**EXERCISE TASKS**:
A. From the article about the subway station cat, extract the passage from "By Suzanne Ma" up to and including "the elusive kitty.".
B. Continue the article about the cat in the East Broadway station from the point where it stops.

**SELECTION**:
-=-=-
Wily F Train Cat in East Broadway Station Eludes Rescue Efforts

Cat Plays House in Manhattan Subway StationThe cat on the East Broadway platform. (DNAinfo/Michael P. Ventura)

By Suzanne Ma

DNAinfo Reporter/Producer

CHINATOWN — A gritty kitty living in the East Broadway subway station is playing a game of cat and mouse with people trying to rescue it to find it a new home.

Several attempts to trap the F train feline, which has apparently found itself a home behind a locked maintenance area at one end of the platform, have failed, DNAinfo has learned.

"I went down there probably five or six times to try to get her. I thought she was trapped there," said Susan Wright, a New Yorker who rescues feral cats across the city and cleans them up for adoption.

When an MTA employee opened up the maintenance gate to get to her, the feline "took off underneath the gate," Wright said. "That's when I realized she could get in and out [herself]."

Since DNAinfo first reported about the cat living in the station, some New Yorkers have expressed a desire to adopt the elusive kitty.

But domesticating the cat might not be so easy, said Sandra DeFeo, co-executive director of the Humane Society of New York.

"There are so many cats out there. You'd be surprised how many are out there," DeFeo told DNAinfo. "You might pass them every day and not know. They camouflage."

DeFeo explained that such cats may be feral, or in a "wild state," and often do not let people near them.

"That's the reason why they're alive. They see a train coming and they duck into a certain area. They see people and they hide," she said.
-=-=-
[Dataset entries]
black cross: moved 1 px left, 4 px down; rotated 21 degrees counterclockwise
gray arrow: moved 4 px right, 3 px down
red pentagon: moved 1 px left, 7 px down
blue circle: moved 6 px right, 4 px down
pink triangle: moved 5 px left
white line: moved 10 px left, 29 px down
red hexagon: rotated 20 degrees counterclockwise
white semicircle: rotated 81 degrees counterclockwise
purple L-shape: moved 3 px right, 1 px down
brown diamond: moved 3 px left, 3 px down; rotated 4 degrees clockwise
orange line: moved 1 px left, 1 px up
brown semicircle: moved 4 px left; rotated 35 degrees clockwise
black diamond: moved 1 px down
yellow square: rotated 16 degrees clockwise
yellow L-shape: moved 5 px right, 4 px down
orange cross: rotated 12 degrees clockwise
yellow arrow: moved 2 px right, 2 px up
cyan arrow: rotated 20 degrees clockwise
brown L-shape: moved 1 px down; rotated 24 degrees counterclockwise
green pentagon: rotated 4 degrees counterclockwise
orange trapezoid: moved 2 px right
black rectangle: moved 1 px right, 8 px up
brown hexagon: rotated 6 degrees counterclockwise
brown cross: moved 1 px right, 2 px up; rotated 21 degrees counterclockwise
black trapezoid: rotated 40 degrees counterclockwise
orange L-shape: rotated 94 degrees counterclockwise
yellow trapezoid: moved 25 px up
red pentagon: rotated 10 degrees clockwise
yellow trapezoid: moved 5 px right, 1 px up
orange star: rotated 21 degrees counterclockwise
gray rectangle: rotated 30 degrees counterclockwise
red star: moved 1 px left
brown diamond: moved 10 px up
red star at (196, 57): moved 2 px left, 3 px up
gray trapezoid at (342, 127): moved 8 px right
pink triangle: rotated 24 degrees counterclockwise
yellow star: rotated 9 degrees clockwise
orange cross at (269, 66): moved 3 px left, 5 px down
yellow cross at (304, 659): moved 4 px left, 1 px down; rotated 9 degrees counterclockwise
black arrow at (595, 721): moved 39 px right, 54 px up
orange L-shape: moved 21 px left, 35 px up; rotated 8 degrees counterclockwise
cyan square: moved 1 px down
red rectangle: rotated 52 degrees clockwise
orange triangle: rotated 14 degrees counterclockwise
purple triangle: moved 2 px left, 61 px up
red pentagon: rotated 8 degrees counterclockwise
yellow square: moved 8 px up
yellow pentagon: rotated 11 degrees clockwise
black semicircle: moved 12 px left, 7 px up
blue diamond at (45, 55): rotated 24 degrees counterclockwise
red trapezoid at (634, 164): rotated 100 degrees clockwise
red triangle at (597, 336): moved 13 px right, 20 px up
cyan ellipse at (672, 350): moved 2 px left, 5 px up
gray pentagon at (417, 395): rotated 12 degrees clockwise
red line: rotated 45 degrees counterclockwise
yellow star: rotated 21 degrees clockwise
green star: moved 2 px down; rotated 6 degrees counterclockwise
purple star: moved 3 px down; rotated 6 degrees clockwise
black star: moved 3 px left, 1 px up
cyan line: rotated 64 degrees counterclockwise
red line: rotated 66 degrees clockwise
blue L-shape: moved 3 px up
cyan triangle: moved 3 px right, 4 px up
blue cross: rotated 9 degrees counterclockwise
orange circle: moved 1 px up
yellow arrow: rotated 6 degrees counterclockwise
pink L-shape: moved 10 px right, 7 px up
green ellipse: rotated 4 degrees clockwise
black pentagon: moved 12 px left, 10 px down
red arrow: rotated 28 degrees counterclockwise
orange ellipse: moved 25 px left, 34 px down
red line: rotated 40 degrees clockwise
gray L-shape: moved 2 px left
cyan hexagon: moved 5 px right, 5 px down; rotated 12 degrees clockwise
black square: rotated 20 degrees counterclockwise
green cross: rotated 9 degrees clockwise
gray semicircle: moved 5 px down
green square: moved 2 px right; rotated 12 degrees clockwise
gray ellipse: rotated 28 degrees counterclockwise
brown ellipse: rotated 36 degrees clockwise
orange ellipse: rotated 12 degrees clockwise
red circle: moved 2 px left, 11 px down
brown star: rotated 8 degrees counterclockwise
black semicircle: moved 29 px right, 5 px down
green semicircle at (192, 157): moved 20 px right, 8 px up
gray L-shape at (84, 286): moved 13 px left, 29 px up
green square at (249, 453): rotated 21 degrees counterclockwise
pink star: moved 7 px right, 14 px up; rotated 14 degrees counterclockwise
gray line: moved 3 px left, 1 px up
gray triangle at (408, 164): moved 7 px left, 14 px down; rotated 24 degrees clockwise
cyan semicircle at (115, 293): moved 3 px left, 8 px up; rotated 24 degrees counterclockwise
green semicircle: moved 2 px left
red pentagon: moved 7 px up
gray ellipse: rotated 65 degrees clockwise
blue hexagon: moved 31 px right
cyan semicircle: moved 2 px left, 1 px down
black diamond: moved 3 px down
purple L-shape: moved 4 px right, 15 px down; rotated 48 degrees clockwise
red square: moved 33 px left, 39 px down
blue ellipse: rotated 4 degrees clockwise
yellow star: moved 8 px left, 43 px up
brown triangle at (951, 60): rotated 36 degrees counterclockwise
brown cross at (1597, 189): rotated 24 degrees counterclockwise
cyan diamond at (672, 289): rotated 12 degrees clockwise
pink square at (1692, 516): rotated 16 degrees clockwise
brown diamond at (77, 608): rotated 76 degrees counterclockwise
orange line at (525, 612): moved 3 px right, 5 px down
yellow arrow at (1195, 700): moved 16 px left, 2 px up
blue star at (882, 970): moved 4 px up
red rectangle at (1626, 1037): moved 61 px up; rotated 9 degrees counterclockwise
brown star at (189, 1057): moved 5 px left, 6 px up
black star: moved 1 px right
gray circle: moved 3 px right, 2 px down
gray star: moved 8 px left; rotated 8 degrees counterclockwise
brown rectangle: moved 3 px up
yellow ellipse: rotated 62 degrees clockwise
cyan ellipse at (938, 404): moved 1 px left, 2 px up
-=-=-
**THE REPLIES**:
A.
By Suzanne Ma

DNAinfo Reporter/Producer

CHINATOWN — A gritty kitty living in the East Broadway subway station is playing a game of cat and mouse with people trying to rescue it to find it a new home.

Several attempts to trap the F train feline, which has apparently found itself a home behind a locked maintenance area at one end of the platform, have failed, DNAinfo has learned.

"I went down there probably five or six times to try to get her. I thought she was trapped there," said Susan Wright, a New Yorker who rescues feral cats across the city and cleans them up for adoption.

When an MTA employee opened up the maintenance gate to get to her, the feline "took off underneath the gate," Wright said. "That's when I realized she could get in and out [herself]."

Since DNAinfo first reported about the cat living in the station, some New Yorkers have expressed a desire to adopt the elusive kitty.

B.
Even if someone succeed in trapping the cat, DeFeo said domesticating the animal may not be possible.

"Some don't flourish at all. It's not the kind of life they know," she said. "They don't want to be touched, they could bite, they could scratch, they could run away."

Emily Abrahamson, intake manager with Kittykind, a feline rescue group in the city, said it's difficult to know if the East Broadway cat is indeed feral.

"Like countless cats throughout the city, he could have been a domesticated cat that was abandoned there, and due to this, has become fearful of humans," said Abrahamson, who has regularly left food for the East Broadway kitty.

"If the cat has a chance of domestication, or re-domestication, there are tried and trusted methods on how to socialize a feral cat," she said.

Abrahamson suggested that if the cat cannot be domesticated, it could be placed in a feral colony, a sanctuary for undomesticated cats.

DeFeo said the Humane Society of New York has worked with the MTA in the past to rescue or capture stray cats. The process is difficult and often dangerous.

The MTA "can't shut down the city of New York, they can't stop the trains," DeFeo said, recalling the time when a cat escaped from her owner at the Columbus Circle subway station. The feline roamed the subway tunnels for more than a week.

"Eventually a wily MTA worker got to be as wily as the kitty," DeFeo said, "and they managed to get the cat back."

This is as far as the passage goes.